Pray for your enemies, advises Jesus in today’s Sermon on Mount selection . . .

Be ye perfect, he also advises. This bothers Fr. Adjuster, who prefers “compassionate,” being nervous about good-better-best thinking, likes to be mushy.

But we are advised to be big boys and girls who can have a goal and work for it, without going all to pieces, when (not if) we fail to achieve it.

Specifically we are to pray for our enemies and persecutors, like Jesus on the cross, “Forgive them, Father,” etc., which is asking a lot.

So pray for the beheaders and crucifiers, Islamic fanatics in Middle East and N. Africa. Pray for their conversion, why not? As we prayed for the conversion of Russia in the ’30s and ’40s. Impossible, you say. Do it anyway, I say.

This says nothing about protecting the innocent by militarily thwarting the fanatics with bullets and bombs, of course, in a just war.

Pretty basic stuff, all this, I agree.

Mainstreamers endorse Scott Walker — in their peculiar manner

Wall St. Journal’s James Taranto, reporting on Scott Walker’s very good early polls-showing, is properly cautious about his prospects, but adds this:

On the other hand, some conservatives and Republicans interpret the liberal media’s recent hazing of Walker as a sign that he is the candidate they fear. Lending support to this hypothesis is John Cassidy of the New Yorker, who weighed in yesterday with an essay titled “The Dangerous Candidacy of Scott Walker.”

Yes, yes, yes. Those bozos smell a threat and jump to it. Not incompetent but meaner than junk-yard dogs. That’s what a palace guard is for. (H/T Instapundit for useful term for media lemmings)

(As for Taranto and his Best of the Web, a longtime Internet denizen, the link is a tease of sorts if you are not a WSJ subscriber, but you can sign up for a good chunk of his columns by way of email.)

Costs more to hire people, fewer are hired . . .

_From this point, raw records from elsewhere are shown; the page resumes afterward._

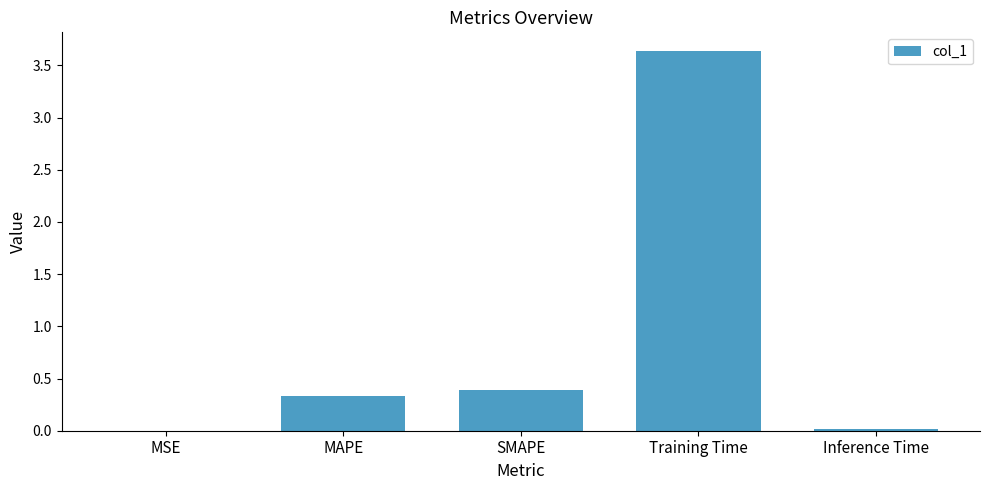

What is the average value?

0.9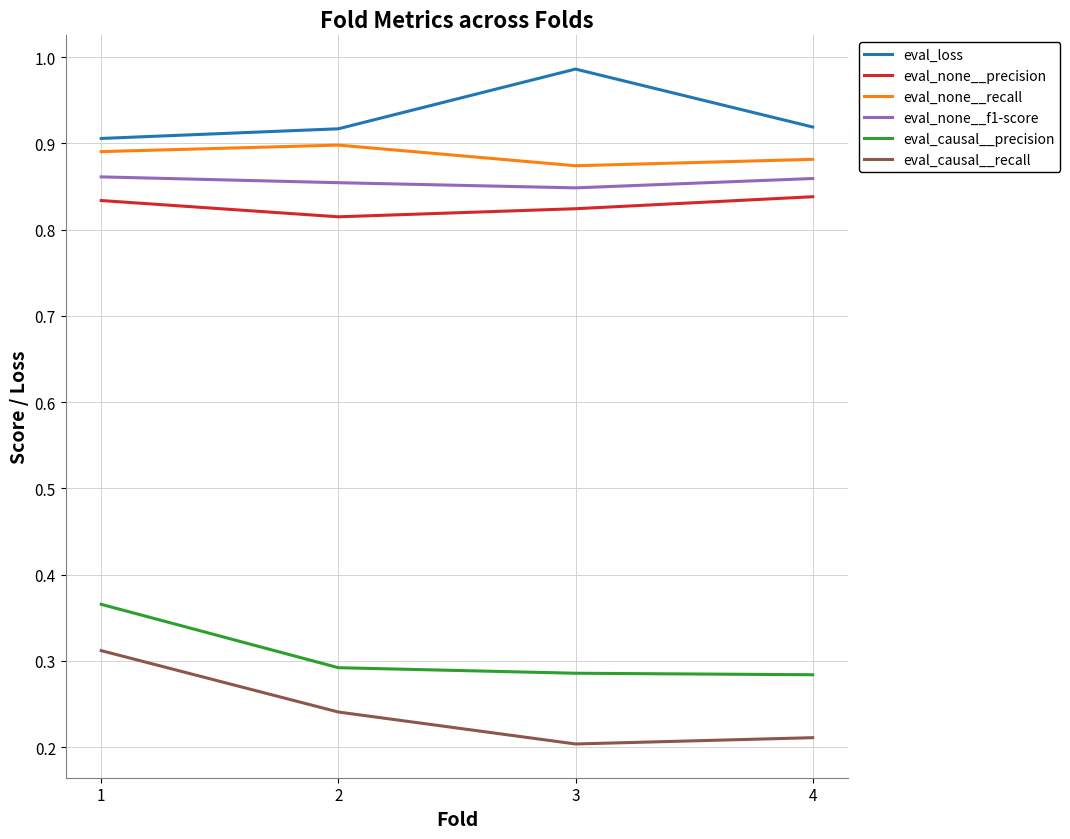

Rank the series at 1 from highest to lowest value.

eval_loss, eval_none__recall, eval_none__f1-score, eval_none__precision, eval_causal__precision, eval_causal__recall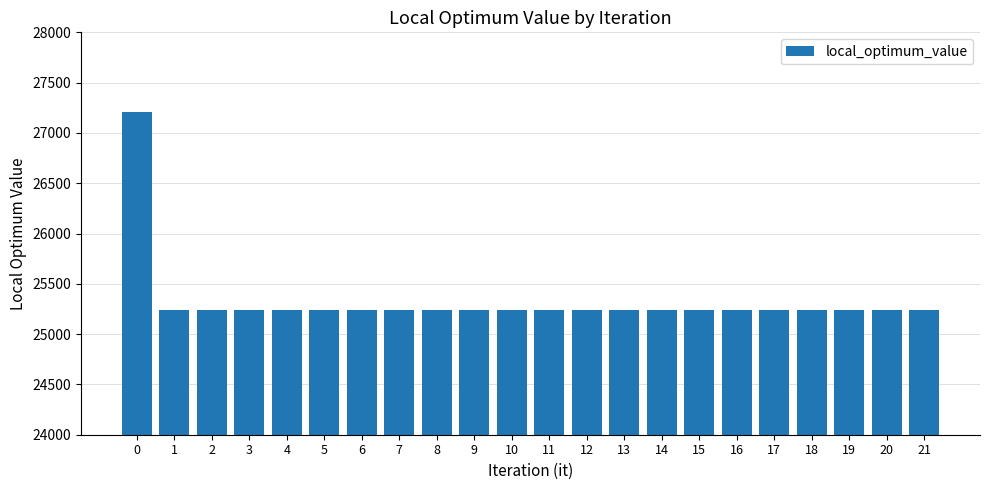

What is the smallest value displayed?

25237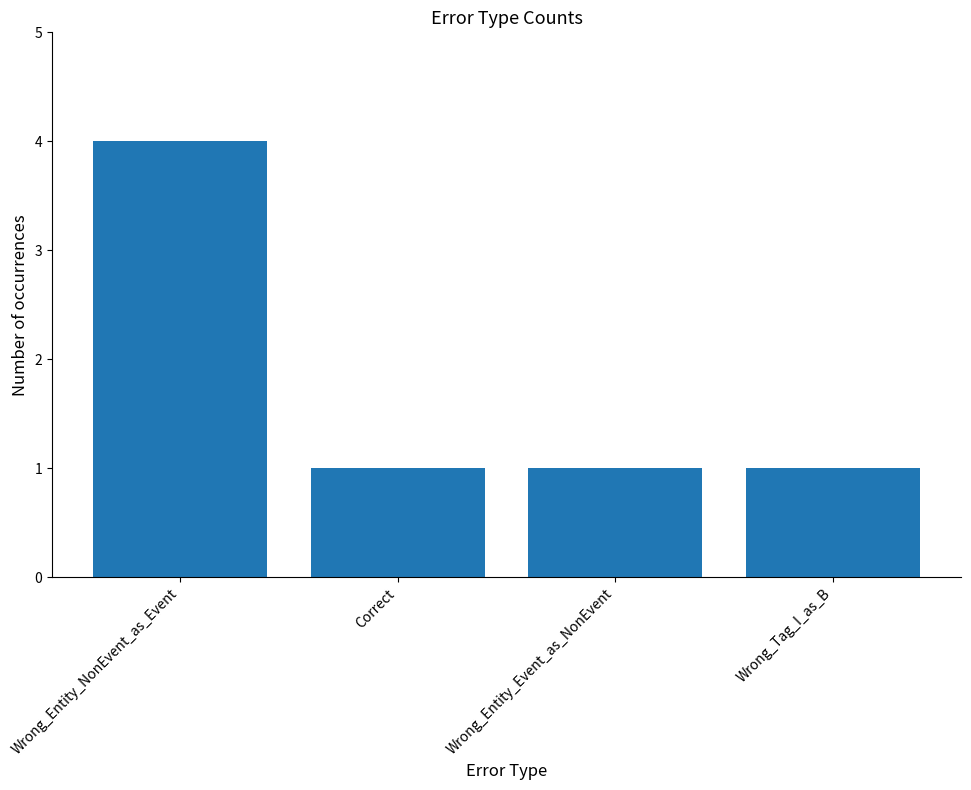

Reading right to left, extract all data points from this chart.

1	1	1	4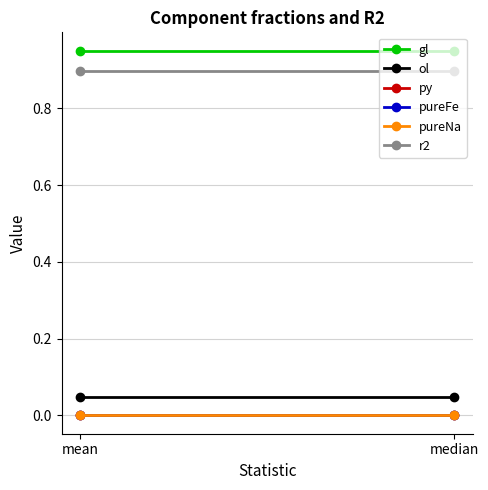

What is the total value across all series at mean?

1.9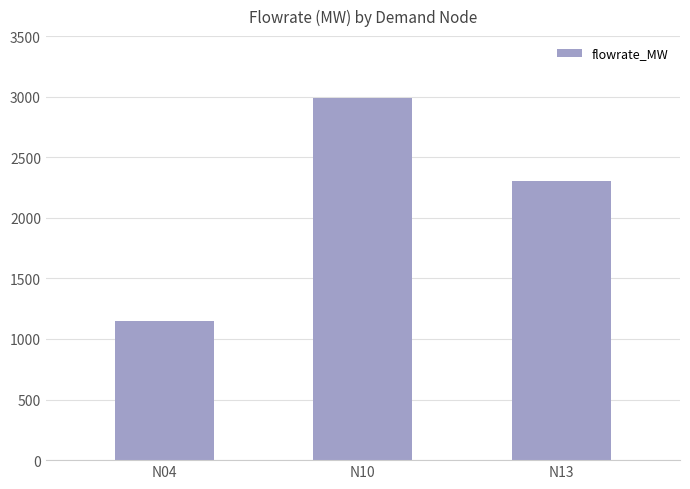

At which label does the data first exceed 2301?

N10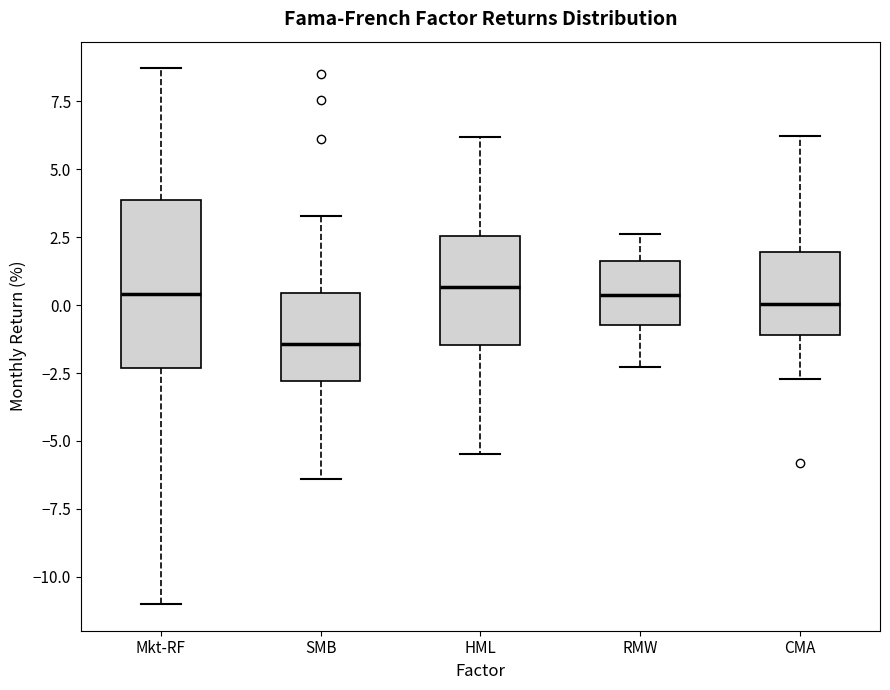

Where is the lower edge of the box for Mkt-RF on the y-axis? The values are not printed on the chart, so give them approximately, as read against the axis.

-2.5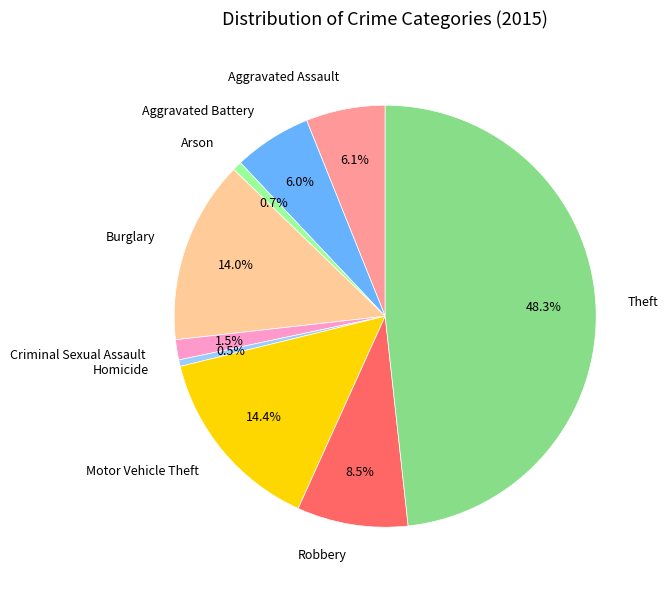

To the nearest percent, what is the average slice percentage?

11%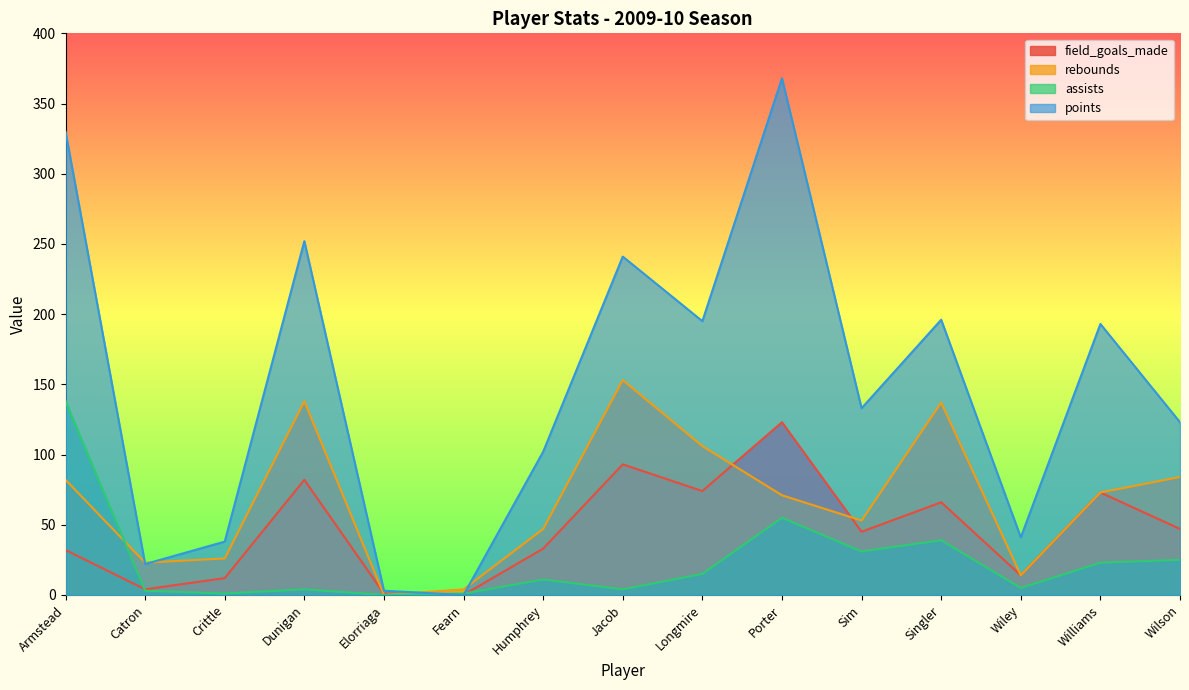

How many interior local valleys does the points series have?

5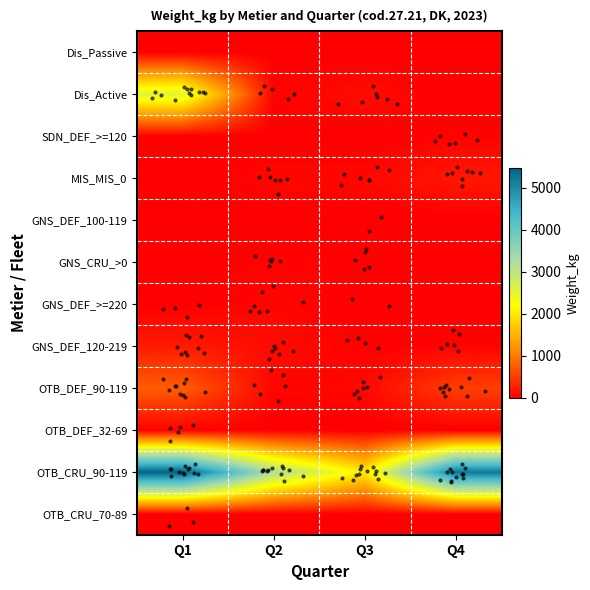

At which category is the sum across all series the highest?

Q1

Donald J. Boudreaux, economics prof at George Mason U., answering letter writer who objected to his holding that raising minimum wage hurts low-wage people:

. . . let me test your instincts with a question posed by the economist Mark Perry: Do you believe that imposing a tax on employers for every low-skilled worker that they hire would not reduce the number of low-skilled workers hired?

Do you believe that requiring employers to pay a tax of $2.85 per hour for every low-skilled worker on their payrolls would not prompt employers over time to employ fewer such workers?

Do you suppose that firms are so inattentive to their bottom lines or so unable to figure out how to operate profitably with fewer worker that such a tax – which would be about $5,700 annually for each and every low-skilled worker employed full-time – would not reduce low-skilled workers’ employment options?

If you do believe all this, it explains your support for a mandated minimum wage, he says, as do I.

Bribery at the Buildings Dept. — Again

Inspectors not letting crisis go to waste:

The New York Times reports:

More than a dozen New York City buildings inspectors and clerks have been charged with exploiting their positions as gateways to the city’s booming real estate industry to obtain hundreds of thousands of dollars in bribes, law enforcement officials announced on Tuesday.

This seems to be a recurring problem, and is a wonderful (or horrible, depending on how you look at it) example of the rule that it is the regulation that creates the opportunity for the corruption.

One reason to be for smaller government is that it would be more honest, because there would be fewer opportunities for shakedowns.

Look. You got something the other guys want and are willing to pay for it. So they pay. What’s the matter with that?

I mean, what’s a regulation for, anyway?